Holkham Hall, Norfolk, part 1 The seat of the Earl of Leicester
HOLKHAM HALL is one of those rare buildings that seems to embody the spirit of the age in which it was created. Its outward appearance, set in spreading parkland, answers the popular ideal of a great nobleman's seat. So, too, does the sumptuous interior, which not only preserves most of its original collections and furnishings, but much associated documentation. Added to which, exemplary recent stewardship of the house means that there are few places a modern visitor can get so close to the realities of life on the grand scale in 18th-century Britain.
Such riches have, naturally, attracted a great deal of scholarly attention, not least by figures such as John Cornforth, former Architectural Editor of COUNTRY LIFE, and, more recently, by the former archivist of the house, Christine Hiskey, in her own magisterial history titled simply Holkham (2016).
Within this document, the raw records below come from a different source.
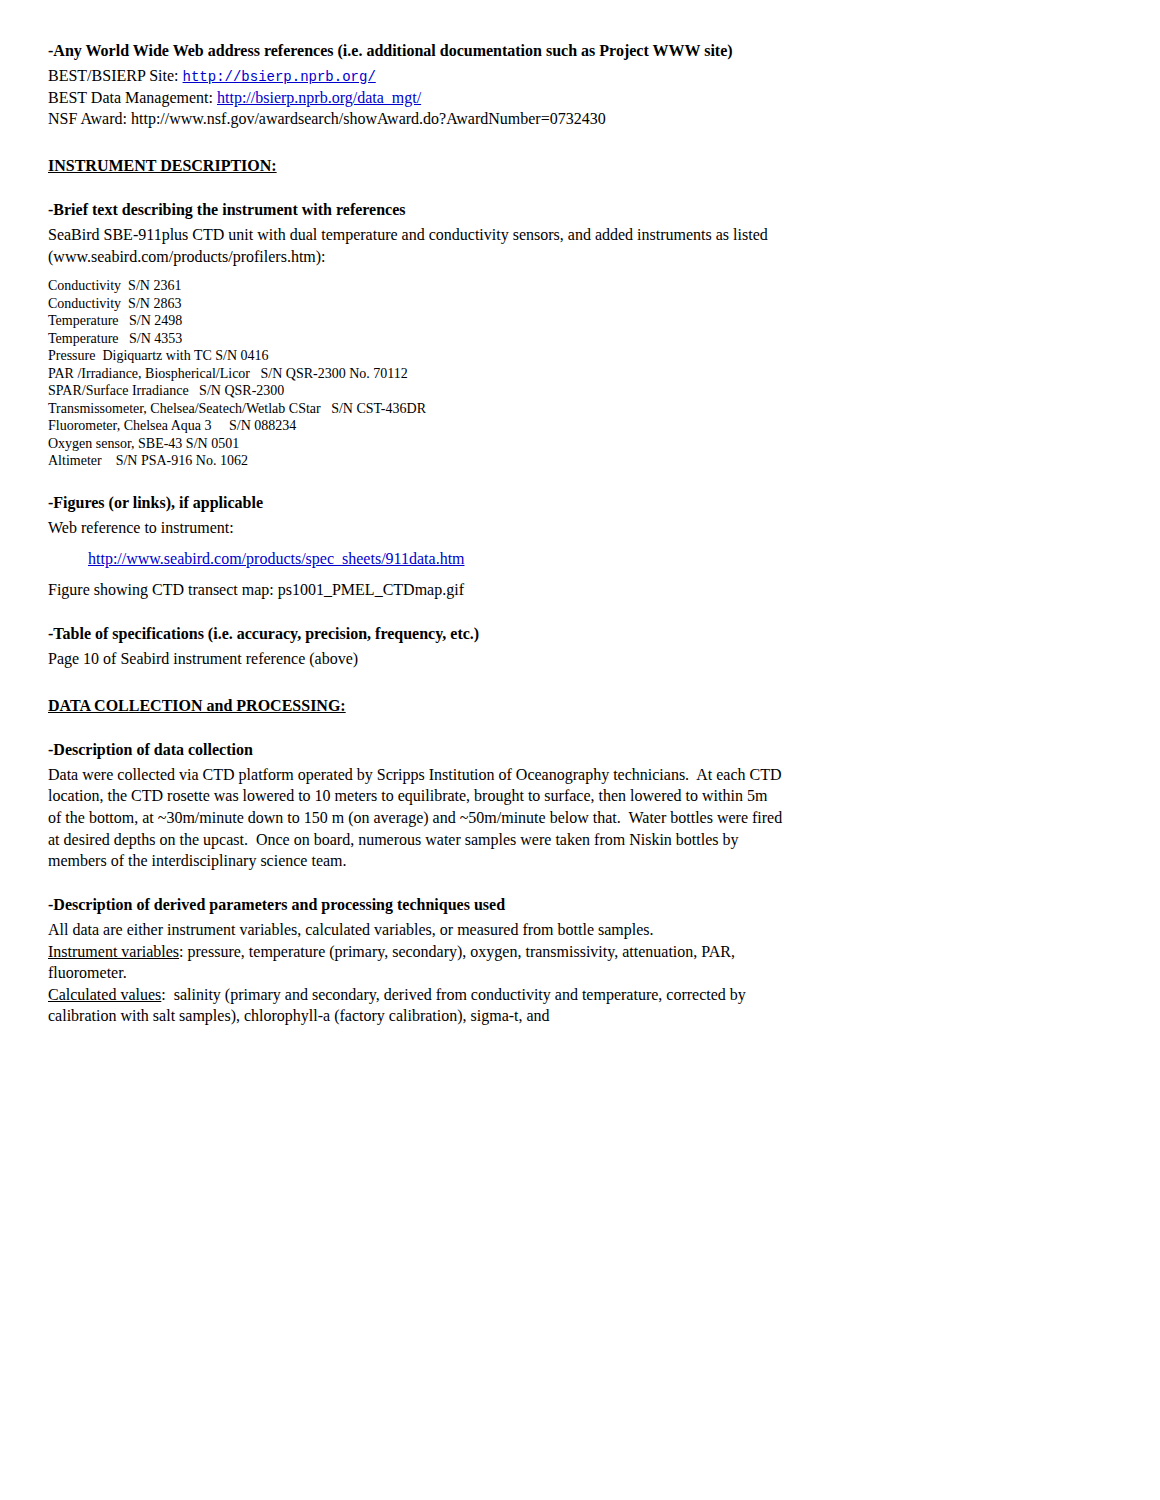-Any World Wide Web address references (i.e. additional documentation such as Project WWW site)
BEST/BSIERP Site: http://bsierp.nprb.org/
BEST Data Management: http://bsierp.nprb.org/data_mgt/
NSF Award: http://www.nsf.gov/awardsearch/showAward.do?AwardNumber=0732430
INSTRUMENT DESCRIPTION:
-Brief text describing the instrument with references
SeaBird SBE-911plus CTD unit with dual temperature and conductivity sensors, and added instruments as listed (www.seabird.com/products/profilers.htm):
Conductivity S/N 2361
Conductivity S/N 2863
Temperature S/N 2498
Temperature S/N 4353
Pressure Digiquartz with TC S/N 0416
PAR /Irradiance, Biospherical/Licor S/N QSR-2300 No. 70112
SPAR/Surface Irradiance S/N QSR-2300
Transmissometer, Chelsea/Seatech/Wetlab CStar S/N CST-436DR
Fluorometer, Chelsea Aqua 3 S/N 088234
Oxygen sensor, SBE-43 S/N 0501
Altimeter S/N PSA-916 No. 1062
-Figures (or links), if applicable
Web reference to instrument:
http://www.seabird.com/products/spec_sheets/911data.htm
Figure showing CTD transect map: ps1001_PMEL_CTDmap.gif
-Table of specifications (i.e. accuracy, precision, frequency, etc.)
Page 10 of Seabird instrument reference (above)
DATA COLLECTION and PROCESSING:
-Description of data collection
Data were collected via CTD platform operated by Scripps Institution of Oceanography technicians. At each CTD location, the CTD rosette was lowered to 10 meters to equilibrate, brought to surface, then lowered to within 5m of the bottom, at ~30m/minute down to 150 m (on average) and ~50m/minute below that. Water bottles were fired at desired depths on the upcast. Once on board, numerous water samples were taken from Niskin bottles by members of the interdisciplinary science team.
-Description of derived parameters and processing techniques used
All data are either instrument variables, calculated variables, or measured from bottle samples.
Instrument variables: pressure, temperature (primary, secondary), oxygen, transmissivity, attenuation, PAR, fluorometer.
Calculated values: salinity (primary and secondary, derived from conductivity and temperature, corrected by calibration with salt samples), chlorophyll-a (factory calibration), sigma-t, and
This pair of articles draws heavily on such work, but it also seeks to stand back from it and, with the help of new photography, offer a short, fresh overview of the story by which this familiar and celebrated building came into being.
The present hall is the creation of Thomas Coke, the eldest of five children born into a prosperous gentry family in 1697. Shortly before his 10th birthday Thomas was left as an orphan and his considerable inheritance passed into the guardianship of four relatives. His patrimony was substantially derived from the estate amassed five generations earlier by the notable lawyer and politician Sir Edward Coke (1552-1634). It included a concentration of property in north Norfolk, with a house at Holkham, but also land across the wider kingdom from Staffordshire to Kent.